Forse il brano più forte di questo Festival. Ci sono tanti riferimenti a fatti successi in questi ultimi mesi (si parla di un concerto in Francia, del sole sulla rambla, di Nizza), alcuni anche violenti. È un brano che si schiera contro il terrorismo e che dà una nuova speranza, nonostante il male (Il mondo si rialza col sorriso di un bambino).

Noemi – Non Smettere Mai di Cercarmi

Una ballad piena di immagini concrete, prese dalla vita quotidiana di ognuno di noi.

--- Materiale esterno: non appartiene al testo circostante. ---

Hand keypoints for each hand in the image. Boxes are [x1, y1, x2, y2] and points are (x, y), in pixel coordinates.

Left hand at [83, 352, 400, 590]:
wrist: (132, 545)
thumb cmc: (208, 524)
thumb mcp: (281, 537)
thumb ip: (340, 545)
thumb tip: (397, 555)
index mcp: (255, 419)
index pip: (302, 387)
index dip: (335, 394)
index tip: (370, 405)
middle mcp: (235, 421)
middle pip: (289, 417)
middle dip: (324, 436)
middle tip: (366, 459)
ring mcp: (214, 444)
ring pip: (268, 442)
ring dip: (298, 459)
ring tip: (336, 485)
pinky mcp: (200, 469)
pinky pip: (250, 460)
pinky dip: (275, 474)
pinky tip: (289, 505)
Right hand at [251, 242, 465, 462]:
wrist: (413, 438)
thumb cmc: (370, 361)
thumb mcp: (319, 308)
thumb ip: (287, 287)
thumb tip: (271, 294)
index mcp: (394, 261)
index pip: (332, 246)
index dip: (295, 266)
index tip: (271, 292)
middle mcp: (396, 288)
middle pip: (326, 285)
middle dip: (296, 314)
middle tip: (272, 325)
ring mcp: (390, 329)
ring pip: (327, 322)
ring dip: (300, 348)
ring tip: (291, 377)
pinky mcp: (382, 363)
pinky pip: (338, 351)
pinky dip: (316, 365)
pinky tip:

Si guarda con nostalgia a ciò che è stato, ma con la sicurezza che niente finisce. È una canzone d’amore “alla Noemi” ma si può applicare anche ad altro. Un bel ritorno per la cantante.

Ron – Almeno Pensami

Un grande regalo per gli spettatori del Festival. Ron torna in gara a Sanremo con un brano che porta la firma (sia nel testo che nella musica) di Lucio Dalla. Con un arrangiamento delicato, le parole di Dalla risuonano con rispetto nella voce di Ron (Ah fossi un piccione che dai tetti vola giù fino al suo cuore).

Renzo Rubino – Custodire

Rubino si presenta al Festival con un brano pop perfetto per questo contesto. Il testo e la musica sono entrambe sue. Parla di “insolenza”, “carisma” e addirittura di un “cardo viola”. Un brano che fatica ad arrivare al primo ascolto.

Lo Stato Sociale – Una Vita in Vacanza

Una base elettronica e un testo che è una garanzia per il gruppo. Uno sfottò nei confronti di tutto ciò che oggi va di moda. I ragazzi de Lo Stato Sociale sanno essere impegnati ma leggeri. Un riferimento a Renzi e ai fashion blogger di oggi (Perché lo fai? Perché non te ne vai?).

Ornella Vanoni con Bungaro e Pacifico – Imparare ad Amarsi

È senza dubbio un brano che rende giustizia al carisma e all’eleganza della Vanoni. Intro al piano e un ambiente musicale ricercato. Un invito a godersi il presente così com’è (Bisogna imparare ad amarsi in questa vita).

Le Vibrazioni – Così Sbagliato

Brano con un’apertura decisamente rock. È il grido di un uomo che riconosce le proprie debolezze e che ha l’umiltà di chiedere aiuto. Per questa loro reunion, Le Vibrazioni hanno puntato su un testo non scontato (Mi vuoi bene anche così, così sbagliato) e su un ritornello perfetto per il (grande) pubblico dell’Ariston.

Nina Zilli – Senza Appartenere

Forse la canzone con il testo più criptico di questo Festival. Il vocalizzo in apertura lascia intendere che si tratta di una grande prova vocale per la cantante. Pare che il tema del brano sia il mondo femminile.